Task 004: Neural Primitives
|Event Date:||January 20, 2022|
|Time:||11:00 am (ET) / 8:00am (PT)
Utkarsh Saxena, Purdue University Towards ADC-Less Compute-In-Memory Accelerators for Energy Efficient Deep Learning
ABSTRACT: Compute-in-Memory (CiM) hardware has shown great potential in accelerating Deep Neural Networks (DNNs). However, most CiM accelerators perform matrix-vector multiplication (MVM) operation in the analog domain and rely on costly analog to digital converters (ADCs) to enable communication in the digital domain. Additionally, the need to accurately capture the dynamic range of analog partial-sums requires high precision ADCs.
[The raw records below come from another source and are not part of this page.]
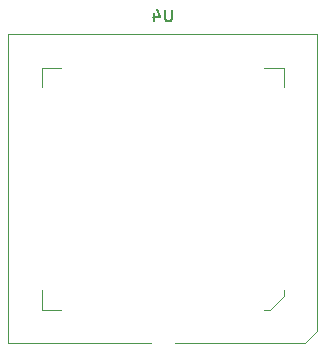
<source format=gbr>
G04 #@! TF.GenerationSoftware,KiCad,Pcbnew,(5.1.9)-1*
G04 #@! TF.CreationDate,2021-05-18T14:16:41+01:00*
G04 #@! TF.ProjectId,RGBtoHDMI Amiga Denise PLCC SMT Breakout FFC,52474274-6f48-4444-9d49-20416d696761,1*
G04 #@! TF.SameCoordinates,Original*
G04 #@! TF.FileFunction,Legend,Bot*
G04 #@! TF.FilePolarity,Positive*
%FSLAX46Y46*%
G04 Gerber Fmt 4.6, Leading zero omitted, Abs format (unit mm)*
G04 Created by KiCad (PCBNEW (5.1.9)-1) date 2021-05-18 14:16:41*
%MOMM*%
%LPD*%
G01*
G04 APERTURE LIST*
%ADD10C,0.120000*%
%ADD11C,0.100000*%
%ADD12C,0.150000*%
G04 APERTURE END LIST*
D10*
X166354000Y-82793000D02*
X177424000Y-82793000D01*
X177424000Y-82793000D02*
X178424000Y-81793000D01*
X178424000Y-81793000D02*
X178424000Y-56653000D01*
X178424000Y-56653000D02*
X152284000Y-56653000D01*
X152284000Y-56653000D02*
X152284000Y-82793000D01*
X152284000Y-82793000D02*
X164354000Y-82793000D01*
D11*
X173949000Y-79968000D02*
X174449000Y-79968000D01*
X174449000Y-79968000D02*
X175599000Y-78818000D01*
X175599000Y-78818000D02*
X175599000Y-78318000D01*
X156759000Y-79968000D02*
X155109000Y-79968000D01*
X155109000Y-79968000D02*
X155109000Y-78318000D01*
X173949000Y-59478000D02*
X175599000Y-59478000D01*
X175599000Y-59478000D02*
X175599000Y-61128000D01*
X156759000Y-59478000D02*
X155109000Y-59478000D01*
X155109000Y-59478000D02*
X155109000Y-61128000D01*
D12*
X166115904Y-54570380D02*
X166115904Y-55379904D01*
X166068285Y-55475142D01*
X166020666Y-55522761D01*
X165925428Y-55570380D01*
X165734952Y-55570380D01*
X165639714Y-55522761D01*
X165592095Y-55475142D01*
X165544476Y-55379904D01*
X165544476Y-54570380D01*
X164639714Y-54903714D02*
X164639714Y-55570380D01*
X164877809Y-54522761D02*
X165115904Y-55237047D01*
X164496857Y-55237047D01*
M02*

</source>
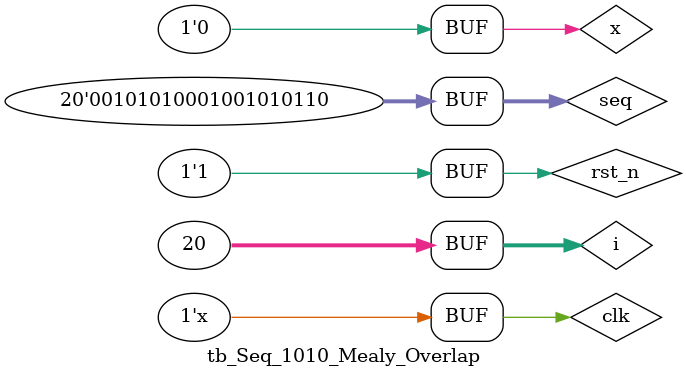
<source format=sv>
module sim;

    initial begin
        $dumpfile("dump.vcd");
        $dumpvars;
        #200
        $finish;
    end

endmodule

module tb_Seq_1010_Mealy_Overlap;

    reg x, rst_n, clk;
    reg [0:19] seq = 'b00101010001001010110;
    wire y;
    integer i;

    Seq_1010_Mealy_Overlap ins(.x(x), .rst_n(rst_n), .clk(clk), .y(y));

    always #4 clk = ~clk;

    initial begin
        clk = 1'b0;
        x = 1'b0;
        rst_n = 1'b1;
        #6
        rst_n = 1'b0;
        #2
        rst_n = 1'b1;

        for (i = 0; i < 20; i++)
            #8
            x = seq[i];
    end

endmodule

</source>
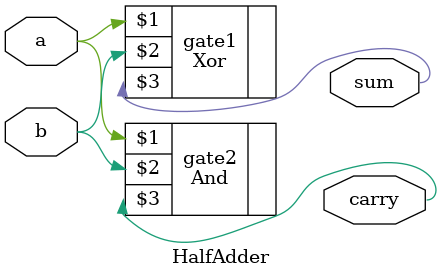
<source format=v>
`ifndef HALFADDER_V
`define HALFADDER_V
`include "xor.v"
`include "and.v"
module HalfAdder(input a, b, output sum, carry);
    Xor gate1(a, b, sum);
    And gate2(a, b, carry);
endmodule
`endif 
</source>
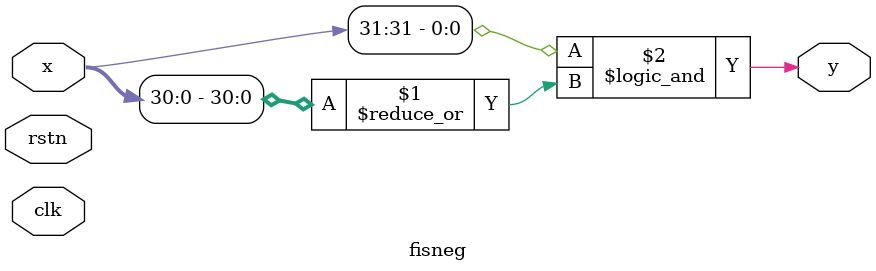
<source format=v>
`default_nettype none

module fiszero (
    input wire [31:0] x,
    output wire y,
    input wire clk,
    input wire rstn);

assign y = ~(|x[30:0]);
endmodule

module fispos (
    input wire [31:0] x,
    output wire y,
    input wire clk,
    input wire rstn);

assign y = (~x[31] && |x);
endmodule

module fisneg (
    input wire [31:0] x,
    output wire y,
    input wire clk,
    input wire rstn);

assign y = (x[31] && |x[30:0]);
endmodule

`default_nettype wire
</source>
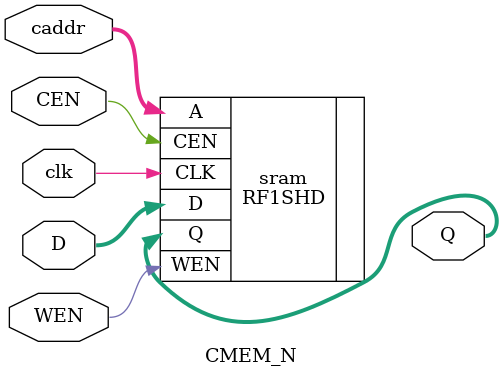
<source format=v>
module CMEM_N(
	output wire [15:0] Q,
	input wire [15:0] D,
	input wire [5:0] caddr,
	input wire clk,
	input wire WEN,
	input wire CEN
);
	RF1SHD sram(
		.Q	(Q),
		.A	(caddr),
		.D  (D),
		.WEN	(WEN),
		.CEN	(CEN),
		.CLK	(clk)
	);
endmodule	

</source>
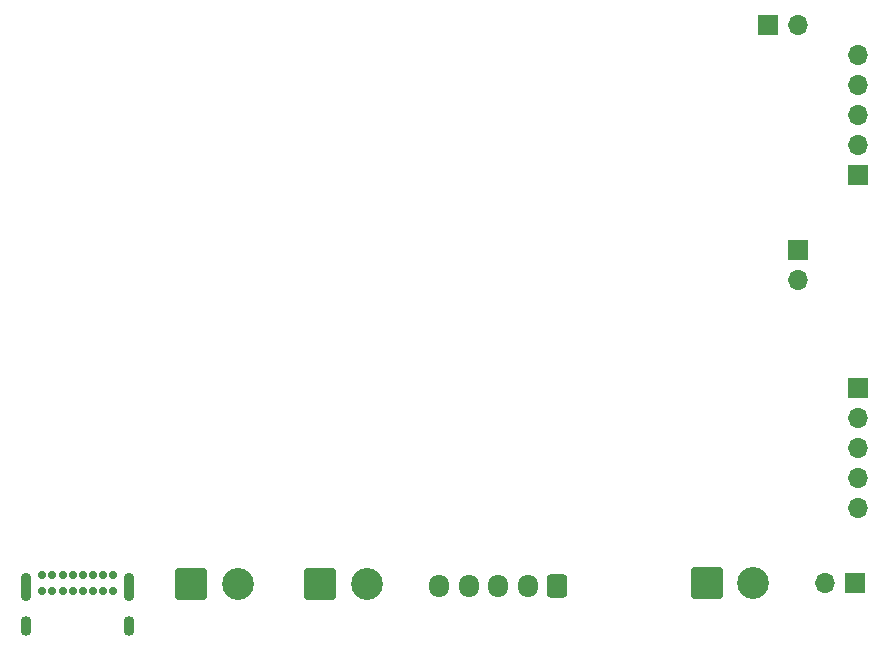
<source format=gbr>
%TF.GenerationSoftware,KiCad,Pcbnew,6.0.11+dfsg-1~bpo11+1*%
%TF.CreationDate,2024-03-21T15:22:21-05:00*%
%TF.ProjectId,BTMS,42544d53-2e6b-4696-9361-645f70636258,rev?*%
%TF.SameCoordinates,Original*%
%TF.FileFunction,Soldermask,Bot*%
%TF.FilePolarity,Negative*%
%FSLAX46Y46*%
G04 Gerber Fmt 4.6, Leading zero omitted, Abs format (unit mm)*
G04 Created by KiCad (PCBNEW 6.0.11+dfsg-1~bpo11+1) date 2024-03-21 15:22:21*
%MOMM*%
%LPD*%
G01*
G04 APERTURE LIST*
G04 Aperture macros list*
%AMRoundRect*
0 Rectangle with rounded corners*
0 $1 Rounding radius*
0 $2 $3 $4 $5 $6 $7 $8 $9 X,Y pos of 4 corners*
0 Add a 4 corners polygon primitive as box body*
4,1,4,$2,$3,$4,$5,$6,$7,$8,$9,$2,$3,0*
0 Add four circle primitives for the rounded corners*
1,1,$1+$1,$2,$3*
1,1,$1+$1,$4,$5*
1,1,$1+$1,$6,$7*
1,1,$1+$1,$8,$9*
0 Add four rect primitives between the rounded corners*
20,1,$1+$1,$2,$3,$4,$5,0*
20,1,$1+$1,$4,$5,$6,$7,0*
20,1,$1+$1,$6,$7,$8,$9,0*
20,1,$1+$1,$8,$9,$2,$3,0*%
G04 Aperture macros list end*
%ADD10RoundRect,0.250001X-1.099999X-1.099999X1.099999X-1.099999X1.099999X1.099999X-1.099999X1.099999X0*%
%ADD11C,2.700000*%
%ADD12C,0.700000*%
%ADD13O,0.900000X2.400000*%
%ADD14O,0.900000X1.700000*%
%ADD15R,1.700000X1.700000*%
%ADD16O,1.700000X1.700000*%
%ADD17RoundRect,0.250000X0.600000X0.725000X-0.600000X0.725000X-0.600000X-0.725000X0.600000X-0.725000X0*%
%ADD18O,1.700000X1.950000*%
G04 APERTURE END LIST*
D10*
%TO.C,J5*%
X171631000Y-145542000D03*
D11*
X175591000Y-145542000D03*
%TD*%
D10*
%TO.C,J4*%
X138917000Y-145625000D03*
D11*
X142877000Y-145625000D03*
%TD*%
D12*
%TO.C,J2*%
X115389000Y-144819000D03*
X116239000Y-144819000D03*
X117089000Y-144819000D03*
X117939000Y-144819000D03*
X118789000Y-144819000D03*
X119639000Y-144819000D03*
X120489000Y-144819000D03*
X121339000Y-144819000D03*
X121339000Y-146169000D03*
X120489000Y-146169000D03*
X119639000Y-146169000D03*
X118789000Y-146169000D03*
X117939000Y-146169000D03*
X117089000Y-146169000D03*
X116239000Y-146169000D03*
X115389000Y-146169000D03*
D13*
X114039000Y-145799000D03*
D14*
X114039000Y-149179000D03*
D13*
X122689000Y-145799000D03*
D14*
X122689000Y-149179000D03*
%TD*%
D10*
%TO.C,J3*%
X127995000Y-145625000D03*
D11*
X131955000Y-145625000D03*
%TD*%
D15*
%TO.C,J7*%
X179324000Y-117343000D03*
D16*
X179324000Y-119883000D03*
%TD*%
D15*
%TO.C,J8*%
X184150000Y-145542000D03*
D16*
X181610000Y-145542000D03*
%TD*%
D15*
%TO.C,J9*%
X184404000Y-110998000D03*
D16*
X184404000Y-108458000D03*
X184404000Y-105918000D03*
X184404000Y-103378000D03*
X184404000Y-100838000D03*
%TD*%
D17*
%TO.C,J1*%
X158964000Y-145796000D03*
D18*
X156464000Y-145796000D03*
X153964000Y-145796000D03*
X151464000Y-145796000D03*
X148964000Y-145796000D03*
%TD*%
D15*
%TO.C,J6*%
X184404000Y-129032000D03*
D16*
X184404000Y-131572000D03*
X184404000Y-134112000D03*
X184404000Y-136652000D03*
X184404000Y-139192000D03*
%TD*%
D15*
%TO.C,J10*%
X176779000Y-98298000D03*
D16*
X179319000Y-98298000D03*
%TD*%
M02*

</source>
Consequently, analyses of energy breakdown within CiM accelerators show that a significant amount of compute energy is consumed by the ADCs. In this work, we propose a hardware-software co-design approach to reduce the aforementioned ADC costs through partial-sum quantization and thereby improve the energy efficiency of CiM accelerators. Specifically, we replace ADCs with 1-bit sense amplifiers and develop a quantization aware training methodology to compensate for the loss in representation ability. We show that the proposed ADC-less DNN model achieves 1.1x-9.6x reduction in energy consumption while maintaining accuracy within 1\% of the DNN model without partial-sum quantization on CIFAR-10 and MNIST dataset.
BIO: Utkarsh is a third year PhD student working under Prof. Kaushik Roy at Purdue University. His research interests include hardware software co-design for deep learning applications. Currently he is working on Compute-in-memory hardware for energy efficient acceleration of machine learning algorithms.